The second one was about two weeks or so after this one, and it was about two days or so after I had seen this really funny zombie movie called Fido. In it, zombies come to life but are capable of being controlled by wearing a special collar. There was a character in it who actually loved his zombie, but the rest treated their zombies as pets or slaves.

So, the dream was essentially like Fido, except instead of zombies it was robots/cyborgs. More robots though. And at one point, I informed my mom, "Some people LOVE their robots. You know, like actually love them..." and my mom went, "Eww! That's so wrong! That's weird."

I could understand someone becoming attached to anything.

But then somehow it turned into being a bit offended and going, "Well, Mom, I'm a CYBORG and you aren't complaining about people loving me."

Suddenly, all the people that had been around us gathered together and others joined a big MOB formed. They started getting crazy and shouting, "She's a cyborg! Collar her! Get her under control!"

My boyfriend showed up and said this line we both think is really funny (from an anime called Fooly Cooly). "Mixing robots and cyborgs up is a common mistake."

He then calmed the crowd down and insisted it'd make a good movie, so he and I grabbed video cameras and started filming people who, in turn, started "acting." Peace and understanding prevailed. :P

Note: I posted a blog for May 29th that I hadn't gotten around to posting yet! But a question in it was: other than recording what sounds used to sound like to you and keeping a blog, what else did you do or wished you had done, BEFORE you got the implant??

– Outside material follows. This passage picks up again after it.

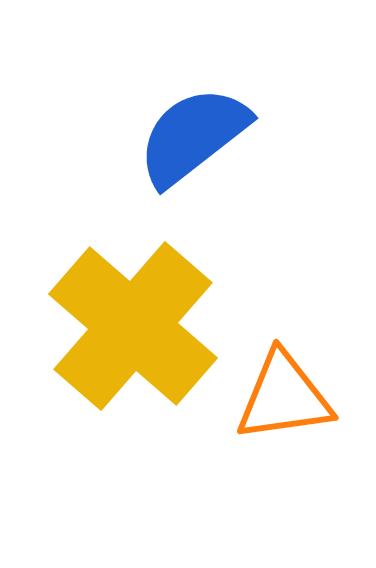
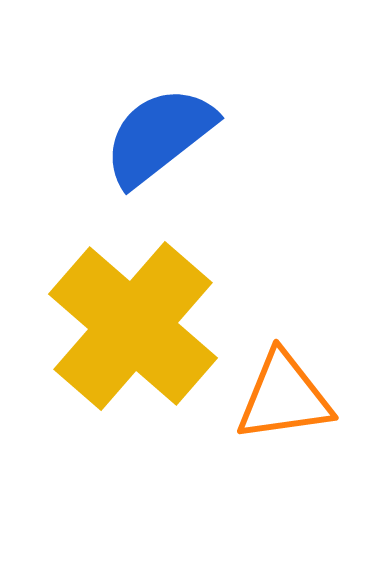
blue semicircle: moved 34 px left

And if you don't wish you had recorded what sounds used to sound like to you, is it because you easily remember what they used to sound like? And are you now forgetting and having them replaced with what you hear with the CI now?

Also, I will comment you all back! Sorry for my lateness :) I really appreciate all your input/thoughts/experiences

Edit::: July 2nd, the first full day with the implant, I had a dream while taking a nap on my couch. I dreamed essentially, that my head hurt REALLY bad due to a bag of radioactive magnets (?!) that an "evil scientist" had brought into the room. I hung it up so I would know where it was and so I could keep away from it, and then I kept thinking, "The other side of my head hurts too! The magnet in my head is REALLY reacting badly, isn't it?" I woke up and realized my right side (non-implant side) was on the couch's sharp corner and that the fan was whirring which hurt the left side thus contributing to the all-over headache and head pain! No radioactive magnets here, folks.